++++ Excerpt to read ++++
I followed MHR (that's the recent one for those of you who can't seem to keep them apart) leading up to its release and bought a PDF shortly after. I've played in one game and ran another. At that point, I decided it wasn't for me, even though I liked many parts of it.
What I liked-
- silva actually said it right, it's got indie sensibilities that are actually in the right place; Milestones are actually a good idea, even if their implementation on a case-by-case basis was iffy, and the way you make a dicepool, reflecting many different facets of your character's physical and emotional state, your environment, etc., drives the comic-book soap opera drama home in a way that no other system really could.
- Sort of as a function of the above, the game encourages role-playing; you're on the lookout for a character hook in the narrative you can exploit for XP, and the dicepool mechanics often remind you to weave a taunt or a wisecrack into your action, or to otherwise do your action in a way that's reflective of personality, not strategy. The characters' personalities thus are evident every single action, which makes for an awesome experience in a supers game.
++++ Data section ++++
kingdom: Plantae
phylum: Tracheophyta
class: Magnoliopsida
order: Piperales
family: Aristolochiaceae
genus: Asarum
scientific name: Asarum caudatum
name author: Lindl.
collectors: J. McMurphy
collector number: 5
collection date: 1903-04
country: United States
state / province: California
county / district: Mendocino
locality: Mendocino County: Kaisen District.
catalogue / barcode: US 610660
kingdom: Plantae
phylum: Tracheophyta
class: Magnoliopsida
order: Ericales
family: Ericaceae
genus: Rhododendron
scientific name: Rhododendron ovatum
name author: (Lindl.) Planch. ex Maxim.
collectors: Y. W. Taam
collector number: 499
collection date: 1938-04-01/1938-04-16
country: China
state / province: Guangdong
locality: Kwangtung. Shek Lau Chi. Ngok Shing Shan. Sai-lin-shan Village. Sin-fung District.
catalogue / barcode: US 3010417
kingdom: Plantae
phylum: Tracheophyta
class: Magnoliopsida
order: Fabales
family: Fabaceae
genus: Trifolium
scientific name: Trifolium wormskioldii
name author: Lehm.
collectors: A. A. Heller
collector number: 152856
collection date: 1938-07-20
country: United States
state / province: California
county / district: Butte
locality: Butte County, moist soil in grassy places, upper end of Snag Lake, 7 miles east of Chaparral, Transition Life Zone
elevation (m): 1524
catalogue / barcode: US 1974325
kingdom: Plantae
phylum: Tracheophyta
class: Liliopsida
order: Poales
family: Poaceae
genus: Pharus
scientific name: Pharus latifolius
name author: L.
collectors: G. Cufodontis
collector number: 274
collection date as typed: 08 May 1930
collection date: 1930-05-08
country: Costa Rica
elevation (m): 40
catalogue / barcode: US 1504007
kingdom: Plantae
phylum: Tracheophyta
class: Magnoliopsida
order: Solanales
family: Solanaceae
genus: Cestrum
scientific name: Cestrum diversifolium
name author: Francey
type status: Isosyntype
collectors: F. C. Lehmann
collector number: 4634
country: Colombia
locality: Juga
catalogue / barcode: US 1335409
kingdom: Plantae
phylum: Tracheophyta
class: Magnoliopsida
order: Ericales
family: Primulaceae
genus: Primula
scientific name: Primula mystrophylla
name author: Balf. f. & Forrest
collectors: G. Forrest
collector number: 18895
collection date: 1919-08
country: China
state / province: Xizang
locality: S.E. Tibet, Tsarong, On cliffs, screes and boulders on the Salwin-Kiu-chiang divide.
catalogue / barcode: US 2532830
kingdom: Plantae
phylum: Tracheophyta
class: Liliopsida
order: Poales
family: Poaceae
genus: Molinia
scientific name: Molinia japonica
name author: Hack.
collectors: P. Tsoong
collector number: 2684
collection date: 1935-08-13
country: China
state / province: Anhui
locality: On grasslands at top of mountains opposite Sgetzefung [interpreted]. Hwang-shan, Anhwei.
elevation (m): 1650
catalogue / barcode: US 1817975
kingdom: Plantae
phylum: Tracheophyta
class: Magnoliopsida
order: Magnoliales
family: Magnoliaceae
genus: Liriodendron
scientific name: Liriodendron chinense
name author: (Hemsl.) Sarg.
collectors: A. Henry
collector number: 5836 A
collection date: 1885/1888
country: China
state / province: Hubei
++++
### Directions
Can you reproduce the passage of the MHR post that begins with the words containing "I followed MHR" and ends with "parts of it."? The data is from a separate source.

### Task solution
I followed MHR (that's the recent one for those of you who can't seem to keep them apart) leading up to its release and bought a PDF shortly after. I've played in one game and ran another. At that point, I decided it wasn't for me, even though I liked many parts of it.